Work to be completed>
When you find the line with "wall art: present [74,164,187,284]" among the records below, reproduce it and each line after it exactly, ending with the line with "ceiling fan: present".
Excerpted data Block Start
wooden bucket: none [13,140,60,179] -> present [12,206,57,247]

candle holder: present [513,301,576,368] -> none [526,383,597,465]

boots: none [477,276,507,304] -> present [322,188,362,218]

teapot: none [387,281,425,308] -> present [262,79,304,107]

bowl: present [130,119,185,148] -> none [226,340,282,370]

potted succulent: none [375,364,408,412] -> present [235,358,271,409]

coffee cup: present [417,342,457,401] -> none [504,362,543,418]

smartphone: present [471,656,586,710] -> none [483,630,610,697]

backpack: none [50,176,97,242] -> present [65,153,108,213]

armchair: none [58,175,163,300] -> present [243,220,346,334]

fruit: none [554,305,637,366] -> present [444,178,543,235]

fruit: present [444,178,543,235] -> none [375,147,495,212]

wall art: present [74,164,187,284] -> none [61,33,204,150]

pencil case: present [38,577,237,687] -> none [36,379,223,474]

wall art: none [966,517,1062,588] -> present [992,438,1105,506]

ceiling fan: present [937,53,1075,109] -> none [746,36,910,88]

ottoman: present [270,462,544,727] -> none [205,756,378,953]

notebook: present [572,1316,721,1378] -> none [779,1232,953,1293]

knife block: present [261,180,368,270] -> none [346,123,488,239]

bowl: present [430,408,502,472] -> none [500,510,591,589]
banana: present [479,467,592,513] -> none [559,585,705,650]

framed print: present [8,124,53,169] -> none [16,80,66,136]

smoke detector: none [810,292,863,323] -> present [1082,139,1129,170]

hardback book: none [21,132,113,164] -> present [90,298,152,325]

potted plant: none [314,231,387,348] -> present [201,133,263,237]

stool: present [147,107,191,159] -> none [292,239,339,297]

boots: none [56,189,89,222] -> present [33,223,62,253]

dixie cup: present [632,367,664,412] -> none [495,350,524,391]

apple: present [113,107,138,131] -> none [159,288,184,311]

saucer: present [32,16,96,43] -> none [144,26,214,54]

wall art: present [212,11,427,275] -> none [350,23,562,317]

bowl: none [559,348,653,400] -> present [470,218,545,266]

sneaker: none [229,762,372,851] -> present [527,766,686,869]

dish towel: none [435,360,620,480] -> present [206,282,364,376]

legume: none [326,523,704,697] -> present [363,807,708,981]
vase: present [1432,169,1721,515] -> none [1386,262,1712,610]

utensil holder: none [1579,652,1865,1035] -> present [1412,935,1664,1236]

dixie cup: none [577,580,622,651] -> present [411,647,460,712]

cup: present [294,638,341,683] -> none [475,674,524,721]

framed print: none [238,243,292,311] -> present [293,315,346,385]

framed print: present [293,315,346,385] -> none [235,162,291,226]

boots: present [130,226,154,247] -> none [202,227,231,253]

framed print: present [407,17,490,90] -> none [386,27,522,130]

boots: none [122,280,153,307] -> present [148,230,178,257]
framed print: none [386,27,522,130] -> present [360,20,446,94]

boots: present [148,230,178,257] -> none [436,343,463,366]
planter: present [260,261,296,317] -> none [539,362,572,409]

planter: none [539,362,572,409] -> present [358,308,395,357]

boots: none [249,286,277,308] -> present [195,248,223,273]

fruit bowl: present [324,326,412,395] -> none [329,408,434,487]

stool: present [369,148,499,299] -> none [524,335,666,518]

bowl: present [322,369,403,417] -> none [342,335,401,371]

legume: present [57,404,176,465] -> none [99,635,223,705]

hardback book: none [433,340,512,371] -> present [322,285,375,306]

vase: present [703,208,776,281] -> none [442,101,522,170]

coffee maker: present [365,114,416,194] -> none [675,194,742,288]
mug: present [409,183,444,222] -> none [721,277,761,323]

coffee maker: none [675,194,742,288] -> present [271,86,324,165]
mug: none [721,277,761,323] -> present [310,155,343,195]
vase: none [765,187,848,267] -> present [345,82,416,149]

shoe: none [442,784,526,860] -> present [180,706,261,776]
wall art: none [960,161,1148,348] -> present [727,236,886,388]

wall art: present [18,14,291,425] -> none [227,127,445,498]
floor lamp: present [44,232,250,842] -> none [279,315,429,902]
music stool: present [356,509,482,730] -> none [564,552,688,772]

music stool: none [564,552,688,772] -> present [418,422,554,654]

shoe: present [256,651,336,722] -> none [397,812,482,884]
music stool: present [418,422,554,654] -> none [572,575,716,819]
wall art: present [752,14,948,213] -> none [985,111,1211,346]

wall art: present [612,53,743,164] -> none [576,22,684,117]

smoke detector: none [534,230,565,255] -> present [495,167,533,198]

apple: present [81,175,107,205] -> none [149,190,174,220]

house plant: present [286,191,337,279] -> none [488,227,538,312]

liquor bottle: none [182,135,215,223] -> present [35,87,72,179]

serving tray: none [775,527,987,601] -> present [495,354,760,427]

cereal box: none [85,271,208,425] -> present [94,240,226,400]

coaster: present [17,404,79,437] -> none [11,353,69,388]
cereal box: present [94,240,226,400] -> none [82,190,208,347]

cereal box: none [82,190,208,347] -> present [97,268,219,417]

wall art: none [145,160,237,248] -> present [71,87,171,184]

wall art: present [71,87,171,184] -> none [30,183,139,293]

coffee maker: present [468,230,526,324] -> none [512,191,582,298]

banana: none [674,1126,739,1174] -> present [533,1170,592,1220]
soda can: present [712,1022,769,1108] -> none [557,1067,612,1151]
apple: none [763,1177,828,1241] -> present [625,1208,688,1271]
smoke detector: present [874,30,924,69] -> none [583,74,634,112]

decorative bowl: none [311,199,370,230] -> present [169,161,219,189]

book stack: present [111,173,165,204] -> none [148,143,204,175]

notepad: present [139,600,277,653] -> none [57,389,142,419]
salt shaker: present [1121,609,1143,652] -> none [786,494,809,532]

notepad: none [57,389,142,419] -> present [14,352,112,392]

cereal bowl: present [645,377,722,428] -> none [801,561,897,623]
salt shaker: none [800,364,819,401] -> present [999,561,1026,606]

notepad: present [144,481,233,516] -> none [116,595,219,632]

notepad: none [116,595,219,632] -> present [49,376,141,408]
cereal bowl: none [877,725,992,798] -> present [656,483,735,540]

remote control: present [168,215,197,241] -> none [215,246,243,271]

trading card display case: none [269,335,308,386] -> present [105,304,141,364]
Excerpted data Block End
Task output>
wall art: present [74,164,187,284] -> none [61,33,204,150]

pencil case: present [38,577,237,687] -> none [36,379,223,474]

wall art: none [966,517,1062,588] -> present [992,438,1105,506]

ceiling fan: present [937,53,1075,109] -> none [746,36,910,88]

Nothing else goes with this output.